We’ll see if any of this comes down to earth.

DOING WHAT COMES NATURALLY: Baseball’s Bad Boy, Pete Rose, continues to thumb his nose at Bud Selig and the Major League Baseball hierarchy. Last week, Rose showed up at the new stadium being built for his old team, the Cincinnati Reds, and took five minutes of batting practice.

Obviously, he didn’t check with the league before making the move that some felt challenged his lifetime ban from baseball for his gambling Âí­activities.

From Rose’s point of view, he was just doing some good public relations work for the game he loves. He was quoted as saying that he couldn’t worry about what the baseball overseers would say. "I’m not doing anything (wrong). I’m here selling baseball. That’s something they should be doing."

Rose’s appearance, condoned by county officials who are in charge of the construction, developed into a big hit with the construction workers. Dozens of hard hats were offered by workers for quick autographs.


COULDN’T HAPPEN IN VEGAS: London bookmakers were caught in a scam recently because they took bets on the outcome of one of those reality shows. The show’s called "Big Brother" and each week one of the participants is evicted by vote of the show’s viewers.

Ladbroke opened the wagering on one participant at 33-1 but in just 24 hours the odds dropped to 7-1 because of the heavy action. That’s when the bookies, including those at the Coral and Allison shops realized something was definitely wrong.

Seems the scam artists had planned to flood phone lines when they were opened to the public to determine which participant would be dropped.
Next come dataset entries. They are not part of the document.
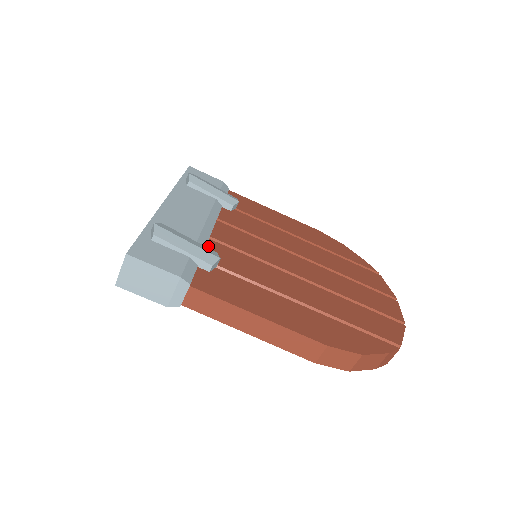
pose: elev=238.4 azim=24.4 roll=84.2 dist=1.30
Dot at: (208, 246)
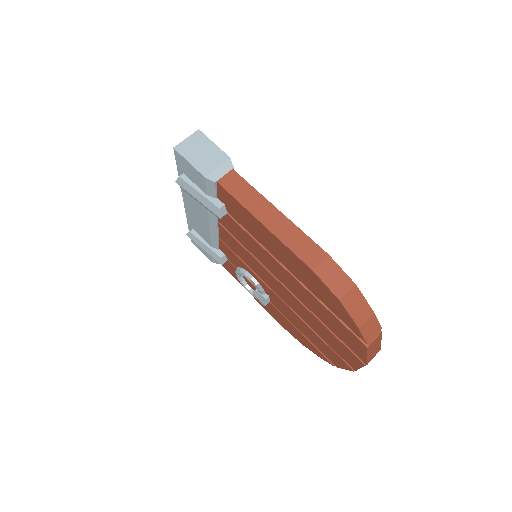
Dot at: occluded
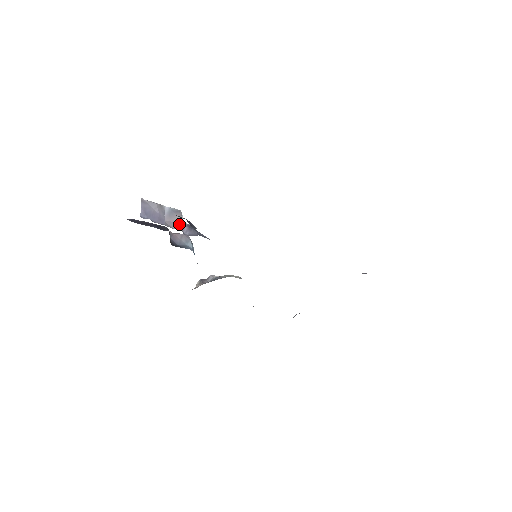
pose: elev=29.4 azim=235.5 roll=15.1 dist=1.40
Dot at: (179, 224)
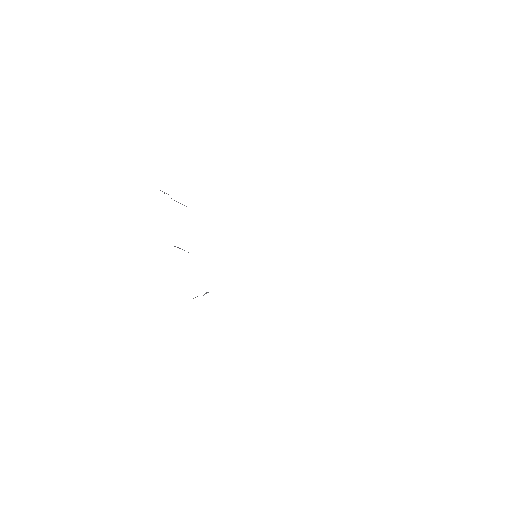
Dot at: occluded
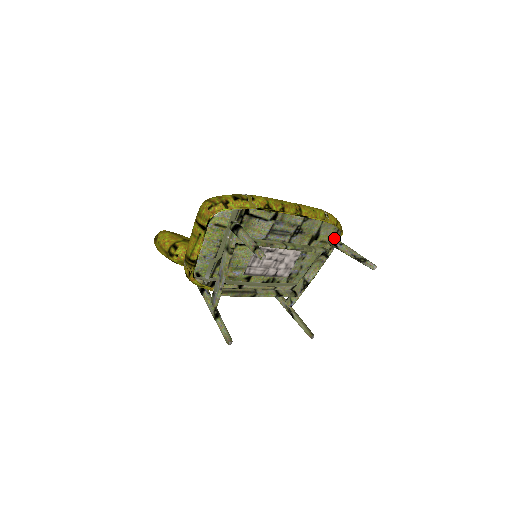
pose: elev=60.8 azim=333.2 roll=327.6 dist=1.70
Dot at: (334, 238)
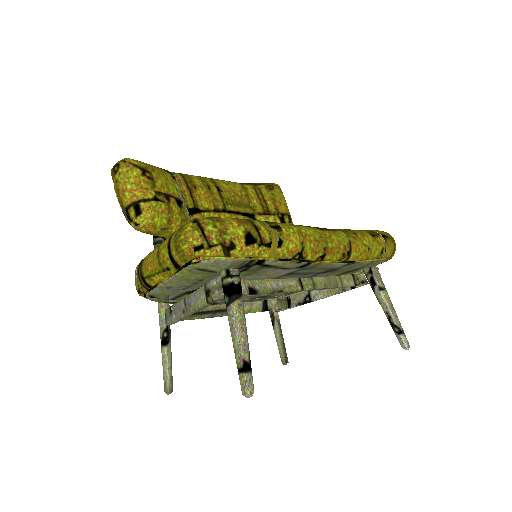
Dot at: (376, 273)
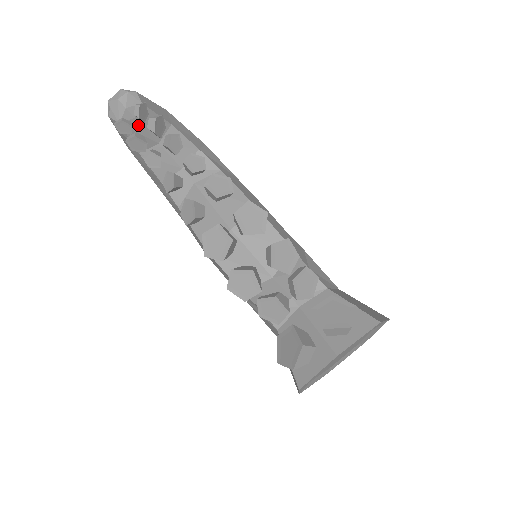
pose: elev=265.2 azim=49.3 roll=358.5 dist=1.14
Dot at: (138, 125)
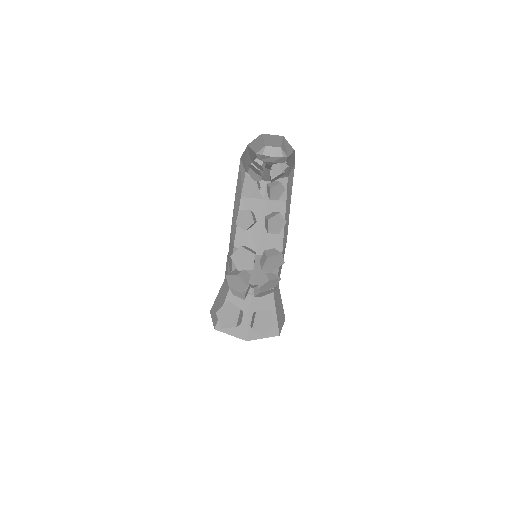
Dot at: (268, 165)
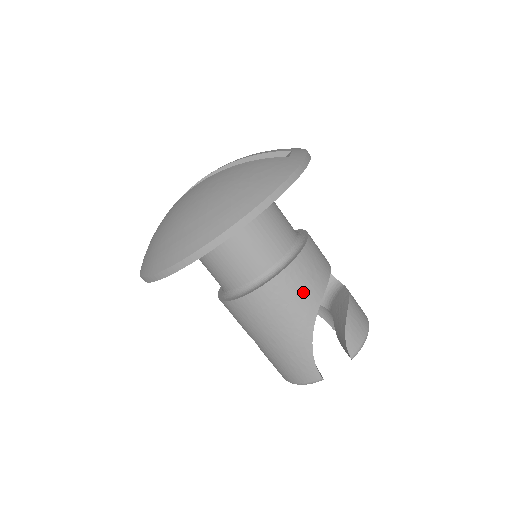
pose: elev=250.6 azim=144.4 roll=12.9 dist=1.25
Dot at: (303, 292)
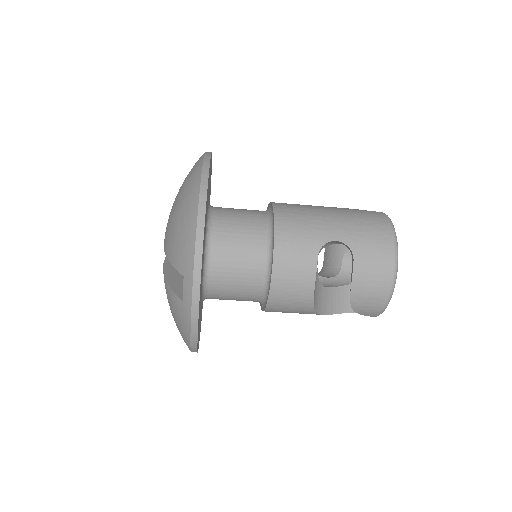
Dot at: (293, 312)
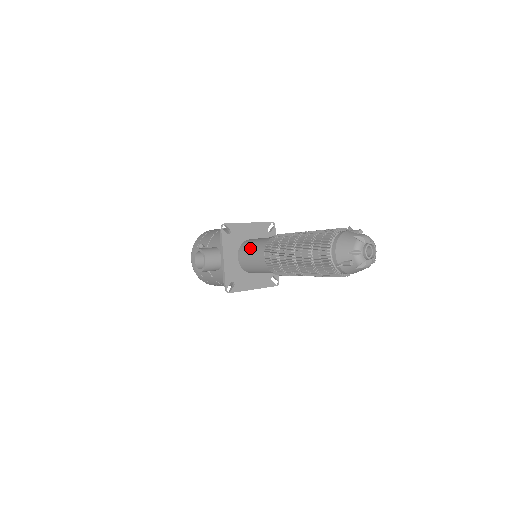
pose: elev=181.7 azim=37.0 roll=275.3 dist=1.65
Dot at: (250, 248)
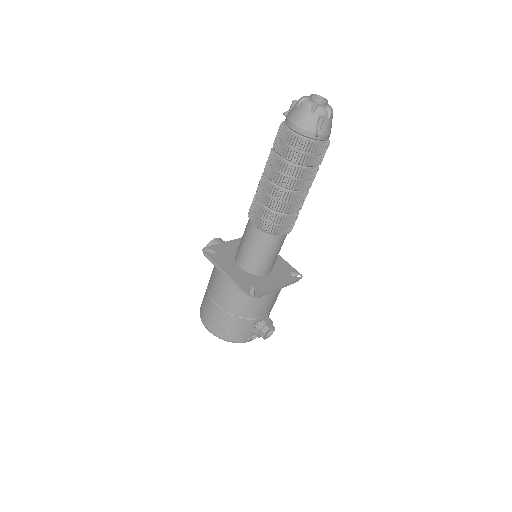
Dot at: occluded
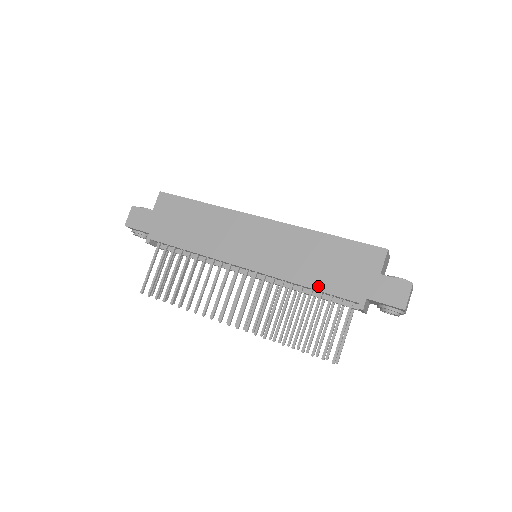
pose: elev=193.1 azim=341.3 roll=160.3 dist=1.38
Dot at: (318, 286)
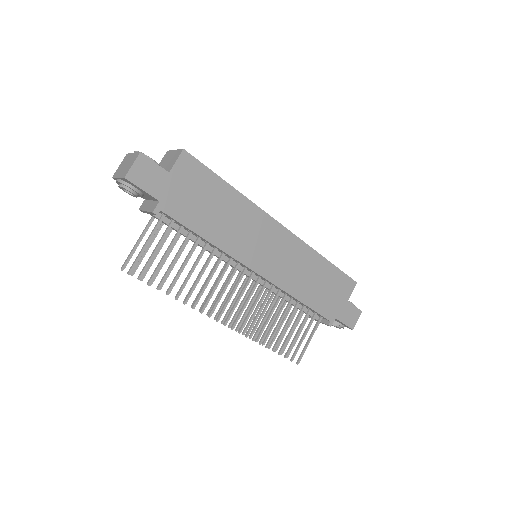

Back in 1980 when the popular TV show "Dallas" closed its season’s finale with the shooting of star, J.R. Ewing, legendary Las Vegas bookmaker, Sonny Reisner, put up odds at the old Castaways stand-alone book on "Who killed J.R."

The betting prop bothered some members of the Nevada Gaming Control Board who promptly banned all such wagering where the outcome is not determined by a sporting event.


THE TAXMAN COMETH? Gambling interests from coast to coast are concerned after Illinois last week upped the ante on gaming taxes, sending stocks plummeting. Also cause for alarm is the threat of potential increases in Indiana and Iowa, as well as other markets.

Hold on, says an insider. "The fundamentals are still solid," said a source close to Bear Stearns, which last week met with key gaming executives. "Gaming operators are still focused on the basics such as growth through capital expenditures, getting the most out of their assets, shrinking their capital base through debt pay down and returning money to shareholders through repurchases."

The Indiana legislature is expected to wrap up by Saturday, but analysts still contend that second quarter earnings could provide a positive catalyst for stocks, despite the fear over real and perceived tax increases.


"GOT THE HORSE RIGHT HERE:" That’s what the Arabs are saying now that Godolphin’s Street Cry has romped in the prestigious Stephen Foster Handicap at Churchill Downs. With Jockey Jerry Bailey giving the four-year-old an old-fashioned "rockin’ chair" ride, Street Cry annihilated the opposition about the same way he cruised to victory earlier this year in the $6 million Dubai World Cup.

The Dubai Sheiks spend tons of money breeding and buying thoroughbreds but they don’t believe in racing that often. Last year, Street Cry started three times and really didn’t impress anybody.

But, things are different in 2002. He is three for three and each win was in a graded race.

Bailey knew he was on a powerhouse. "I worked him twice," he said after the race, and he worked lights out." In the Stephen Foster, Bailey positioned the colt on the outside entering the stretch and merely shook the reins at him to move into another gear. Wow, what a performance.

Reservations can now be made for Arlington Park and this year’s Breeders’ Cup Classic. But it might be worth a futures bet at one of our local emporiums.